Written task: Every line holding the string "刚性泡沫" should be copied from the listing.

Extracted records:
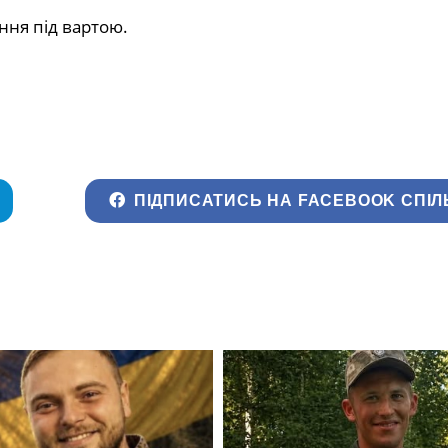
ння під вартою.
ПІДПИСАТИСЬ НА FACEBOOK СПІЛ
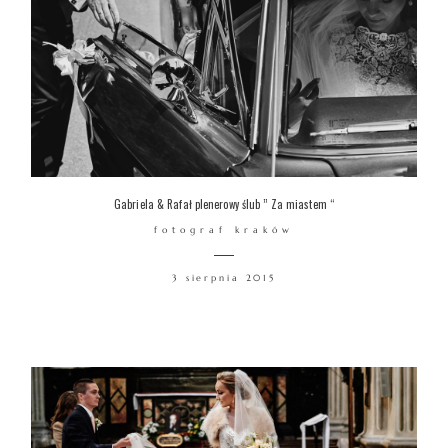
Gabriela & Rafał plenerowy ślub ” Za miastem “
fotograf kraków
3 sierpnia 2015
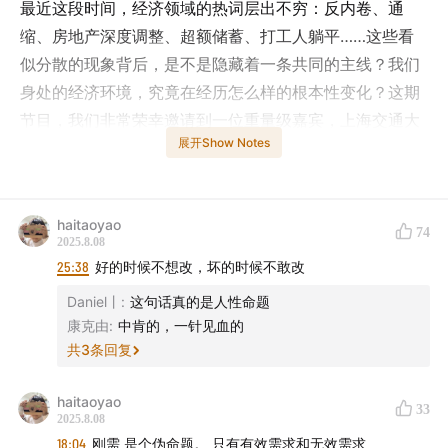
最近这段时间，经济领域的热词层出不穷：反内卷、通
缩、房地产深度调整、超额储蓄、打工人躺平……这些看
似分散的现象背后，是不是隐藏着一条共同的主线？我们
身处的经济环境，究竟在经历怎么样的根本性变化？这期
节目，我们非常荣幸邀请到一位重量级嘉宾，上海交通大
展开Show Notes
学、上海高级金融学院金融学教授、副院长——朱宁教
授，来跟我们一起聊聊这些现象背后隐藏的暗线。
朱宁教授长期深耕于投资者行为和资产泡沫研究，他的著
haitaoyao
74
2025.8.08
作《刚性泡沫》在业内影响深远。尤其值得一提的是，这
25:38
好的时候不想改，坏的时候不敢改
本书在2016年首次出版时，就精准预言了我们后来在房地
Daniel丨
:
这句话真的是人性命题
产、金融等领域所目睹的诸多挑战。首次出版到现在将近
康克由
:
中肯的，一针见血的
十年的时间，现实也发生了显著的变化：房价持续下行、
共
3
条回复
土地财政压力增加、部分行业产能过剩问题凸显、年轻人
对未来的预期也在悄然转变。
haitaoyao
33
2025.8.08
2024年，朱宁教授出版了《刚性泡沫》增订版，结合最新
18:04
刚需 是个伪命题。 只有有效需求和无效需求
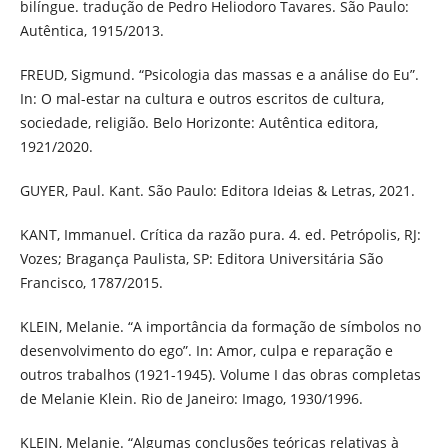
bilíngue. tradução de Pedro Heliodoro Tavares. São Paulo:
Autêntica, 1915/2013.
FREUD, Sigmund. “Psicologia das massas e a análise do Eu”.
In: O mal-estar na cultura e outros escritos de cultura,
sociedade, religião. Belo Horizonte: Autêntica editora,
1921/2020.
GUYER, Paul. Kant. São Paulo: Editora Ideias & Letras, 2021.
KANT, Immanuel. Crítica da razão pura. 4. ed. Petrópolis, RJ:
Vozes; Bragança Paulista, SP: Editora Universitária São
Francisco, 1787/2015.
KLEIN, Melanie. “A importância da formação de símbolos no
desenvolvimento do ego”. In: Amor, culpa e reparação e
outros trabalhos (1921-1945). Volume I das obras completas
de Melanie Klein. Rio de Janeiro: Imago, 1930/1996.
KLEIN, Melanie. “Algumas conclusões teóricas relativas à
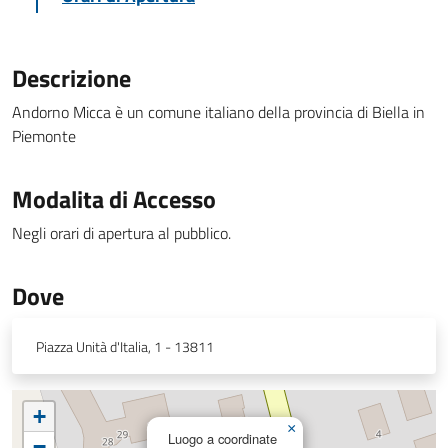
Descrizione
Andorno Micca è un comune italiano della provincia di Biella in
Piemonte
Modalita di Accesso
Negli orari di apertura al pubblico.
Dove
Piazza Unità d'Italia, 1 - 13811
+
×
Luogo a coordinate
−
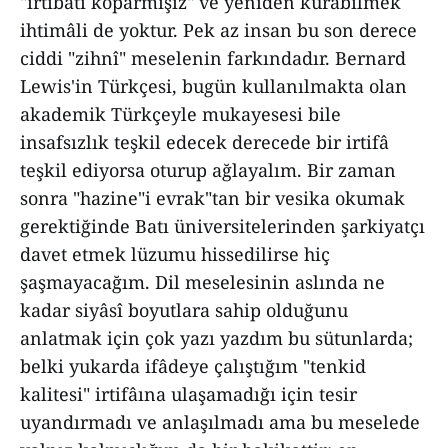
"irtibâtı koparmışız" ve yeniden kurabilmek
ihtimâli de yoktur. Pek az insan bu son derece
ciddi "zihnî" meselenin farkındadır. Bernard
Lewis'in Türkçesi, bugün kullanılmakta olan
akademik Türkçeyle mukayesesi bile
insafsızlık teşkil edecek derecede bir irtifâ
teşkil ediyorsa oturup ağlayalım. Bir zaman
sonra "hazine"i evrak"tan bir vesika okumak
gerektiğinde Batı üniversitelerinden şarkiyatçı
davet etmek lüzumu hissedilirse hiç
şaşmayacağım. Dil meselesinin aslında ne
kadar siyâsî boyutlara sahip olduğunu
anlatmak için çok yazı yazdım bu sütunlarda;
belki yukarda ifâdeye çalıştığım "tenkid
kalitesi" irtifâına ulaşamadığı için tesir
uyandırmadı ve anlaşılmadı ama bu meselede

Response to the task:
作《刚性泡沫》在业内影响深远。尤其值得一提的是，这
2024年，朱宁教授出版了《刚性泡沫》增订版，结合最新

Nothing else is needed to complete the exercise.